It’s interesting to reflect on my response to the difficult
challenges in my life. And, it's sobering and humiliating to become aware of the flawed ideas from which my reactions have been molded. In spite of my humiliation, I will opine on these ideas with the belief that I am not the only person struggling with the conflicts and disconnects between being human and the desire to be super-human, maybe even unhuman. This may be another flawed assumption! If so, then here goes another lesson in humility.
I'm competitive. Often my ego-hungry nature drives me to rise above my challenges - to respond as though I had the mythical Greek God, Hermes, as my personal guide. A note of explanation here: Hermes is the God of transitions and boundaries. He is an intercessor between the mortal and the divine.

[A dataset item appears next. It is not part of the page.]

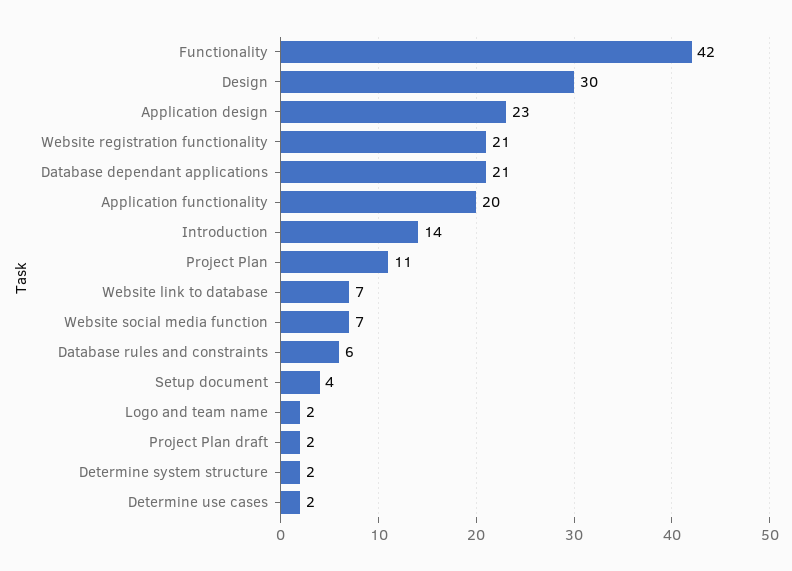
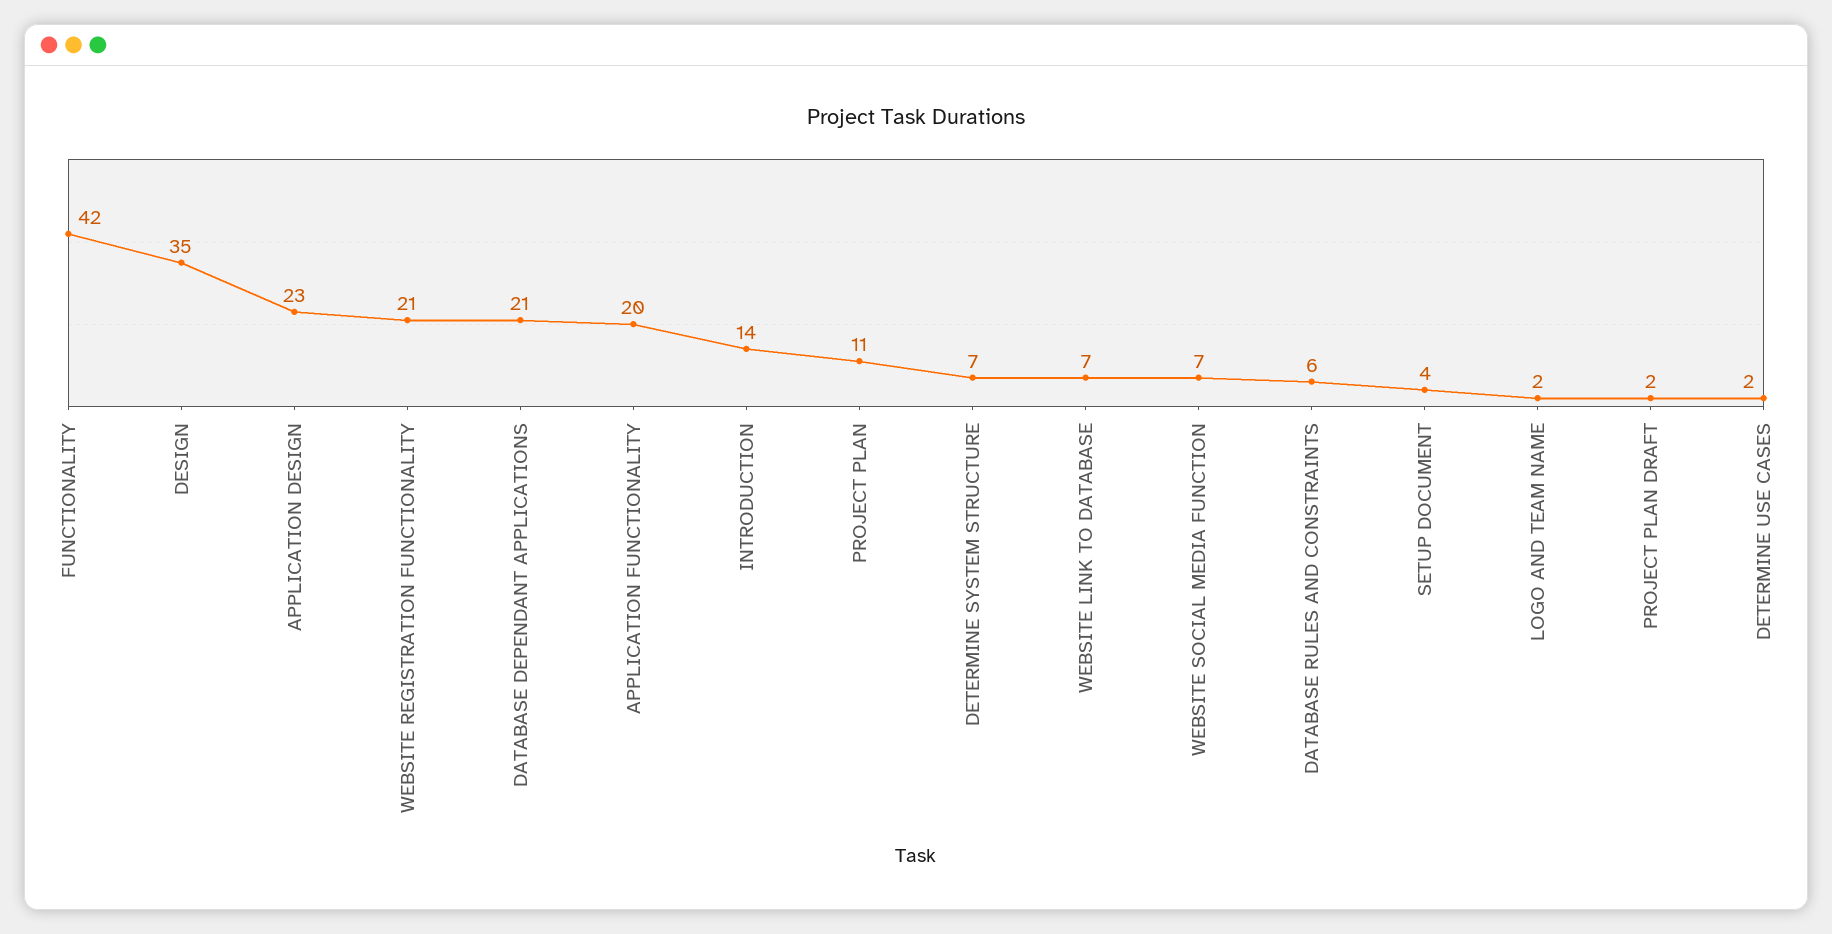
Design: 30 -> 35
Determine system structure: 2 -> 7

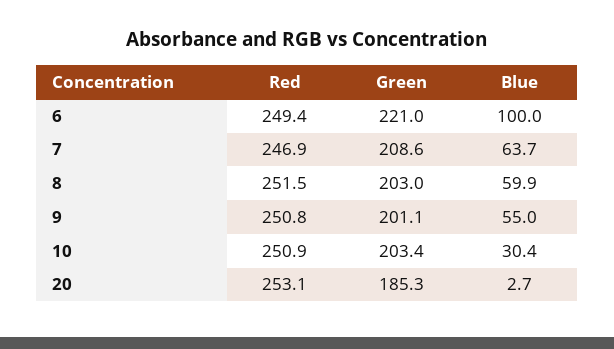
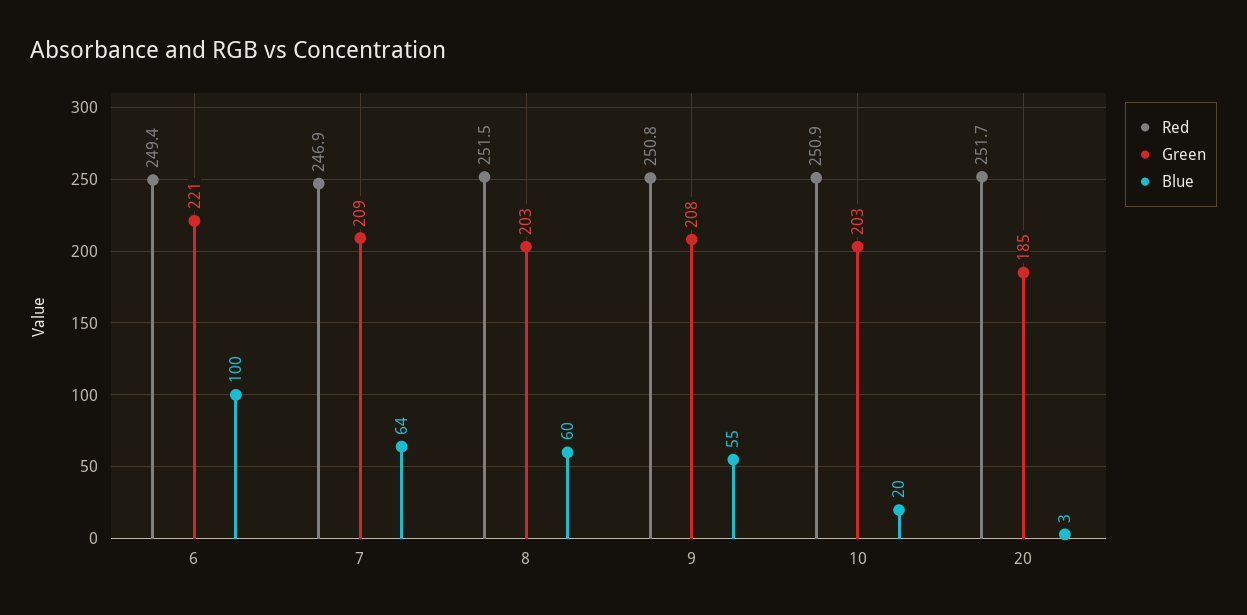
Green, 9: 201.1 -> 208
Blue, 10: 30.4 -> 20
Red, 20: 253.1 -> 251.7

My ego demands nothing less than to divest myself of temporal mediocrity and triumph sublimely.
This attempt to rise above my humanness, dispel my weaknesses, conquer my fears, avoid my limitations and protect myself from the harsh judgment of others, results in catastrophic self-blame when I fail. My ego cannot overcome this crushing blow. After all, if I were stronger, wiser, more deserving; I would have succeeded. And so, the same ego that drove me to believe in my superhuman abilities and my divine intercessor lays in a heap of unrealistic expectations, self-pity and loathing. Despair is a poor companion. Yet, it feels somehow just - an appropriate consequence for my failures and defects.
Sooner or later, self-preservation and common sense guide me out of the dark and into a world of realism and practicality. At this point, I begin to understand that I am impotent over the unexpected/unpredictable events in my life. I settle into forgiving myself for my lack. I relinquish the role of heroine and miracle-worker to a power much greater than myself. I find myself relaxing in the absence of the stressors of super-humanness. I find myself praying for patience, conclusion and strength - human strength.
And here's the kicker! My relaxed mind becomes bored and my bruised ego heals and gains strength. Certainly my situation is not without purpose. Now, I begin an exhausting search for meaning and purpose. My suffering has to result in a greater good. I am looking for meaning. I just can't wrap my head around the randomness of nature.
So, I settle in for another challenge. Initially, I default to my old ways of finding value and meaning in the things that evoke status and cache. I fall victim to ascribing to an image that will win me favor in the eyes of others.
The KISS philosophy comes to mind - Keep It Simple Stupid. My challenge does not need the intervention of a mediator between the divine and the mortal. Meaning and purpose is not something you do or become. The ego complicates and blurs the soul to acquire things for its own sake. I need my ego to survive and even thrive. But, I can't give it everything it wants. I think this would be called narcissism. And, when I am unable to feed the ego with its desires, the result will always be depressing.
So, I'm settling for finding meaning in the meaningless, worthiness in the simple, joy in the ordinary, purpose in the serendipitous and value in the people and things that I love. I unburden myself of carrying and portraying false images. And, I'm accepting the present and keeping the past behind me. These simple things, though difficult, are humanly possible. I'll let you know how I'm doing. Thanks for reading.